━━━━━ Dataset section ━━━━━

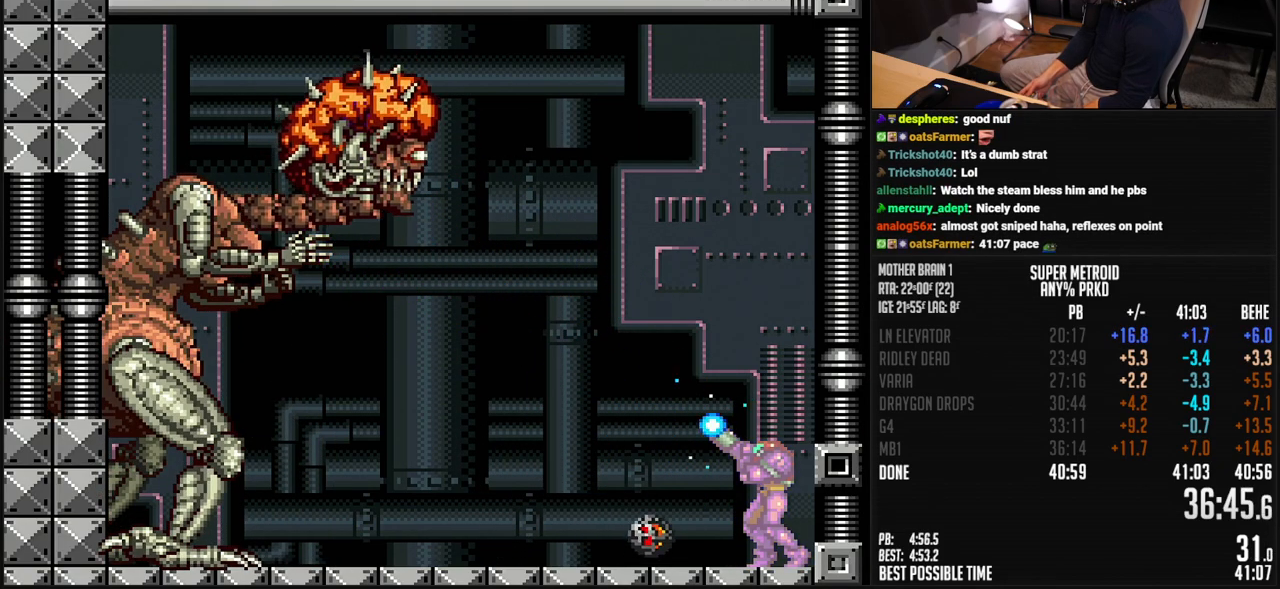
{"buttons": ["A", "X"], "events": [[167, "R1", "up"], [251, "A", "down"]]}
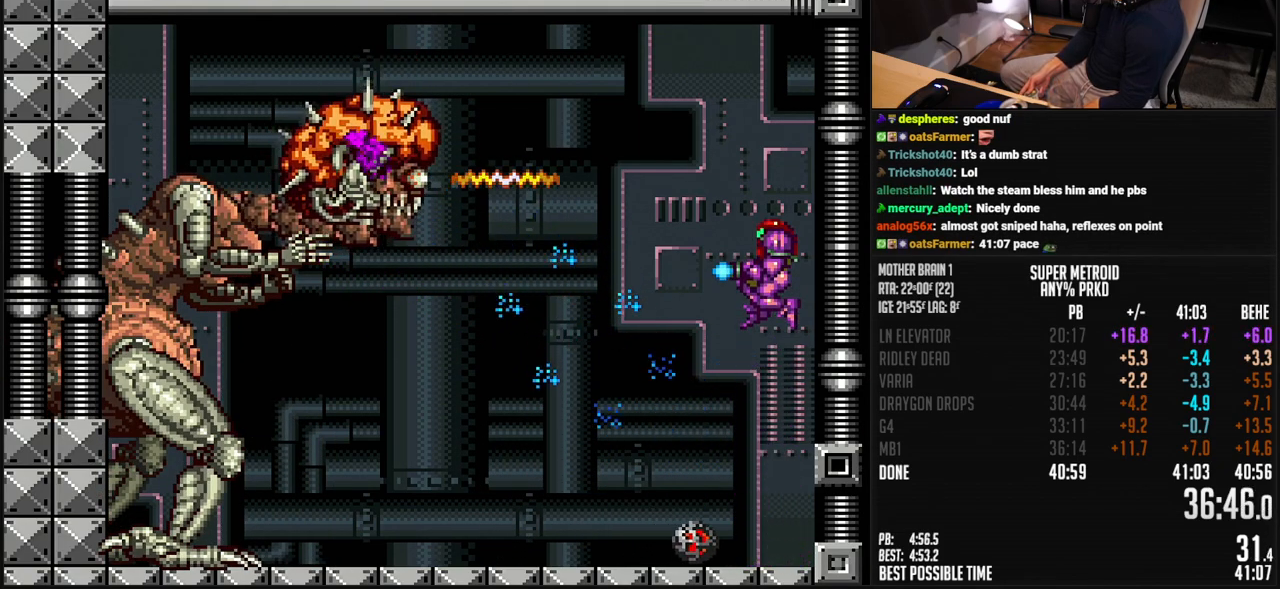
{"buttons": ["X", "R1"], "events": [[17, "A", "up"], [84, "DPAD_LEFT", "down"], [318, "DPAD_LEFT", "up"], [368, "R1", "down"], [418, "DPAD_LEFT", "down"], [485, "DPAD_LEFT", "up"]]}
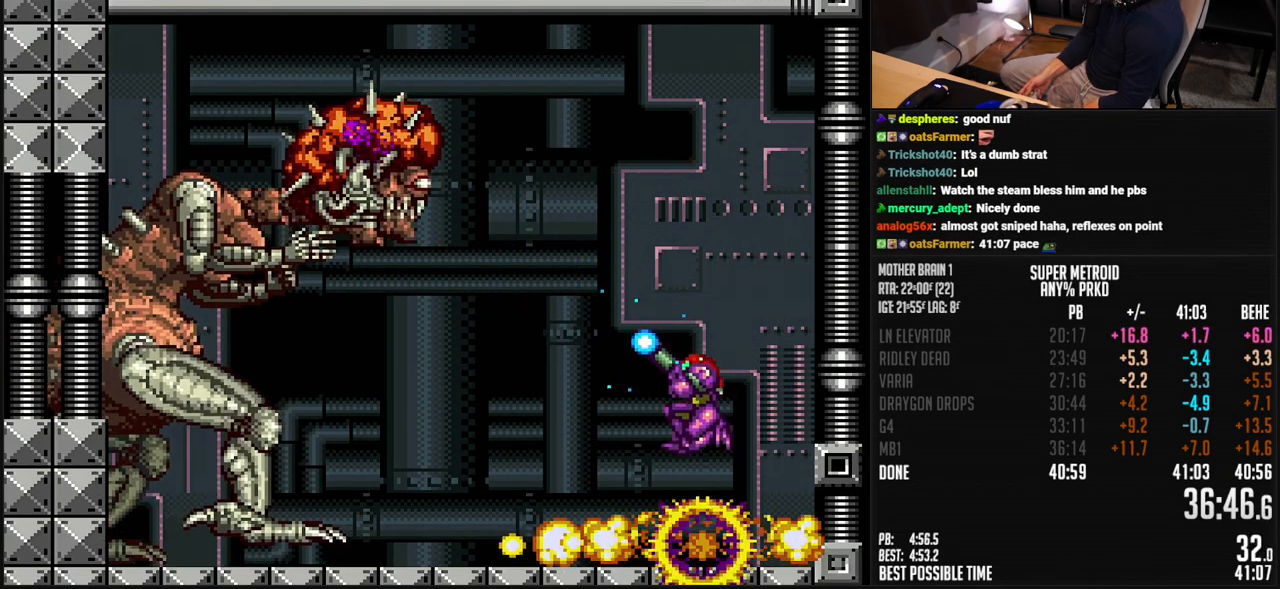
{"buttons": ["X", "R1", "DPAD_RIGHT"], "events": [[201, "X", "up"], [234, "X", "down"], [485, "DPAD_RIGHT", "down"]]}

━━━━━

*What the exercise asks:* The reply should repeat the listing above exactly and contain no pictures.

*Output for this exercise:*
{"buttons": ["A", "X"], "events": [[167, "R1", "up"], [251, "A", "down"]]}
{"buttons": ["X", "R1"], "events": [[17, "A", "up"], [84, "DPAD_LEFT", "down"], [318, "DPAD_LEFT", "up"], [368, "R1", "down"], [418, "DPAD_LEFT", "down"], [485, "DPAD_LEFT", "up"]]}
{"buttons": ["X", "R1", "DPAD_RIGHT"], "events": [[201, "X", "up"], [234, "X", "down"], [485, "DPAD_RIGHT", "down"]]}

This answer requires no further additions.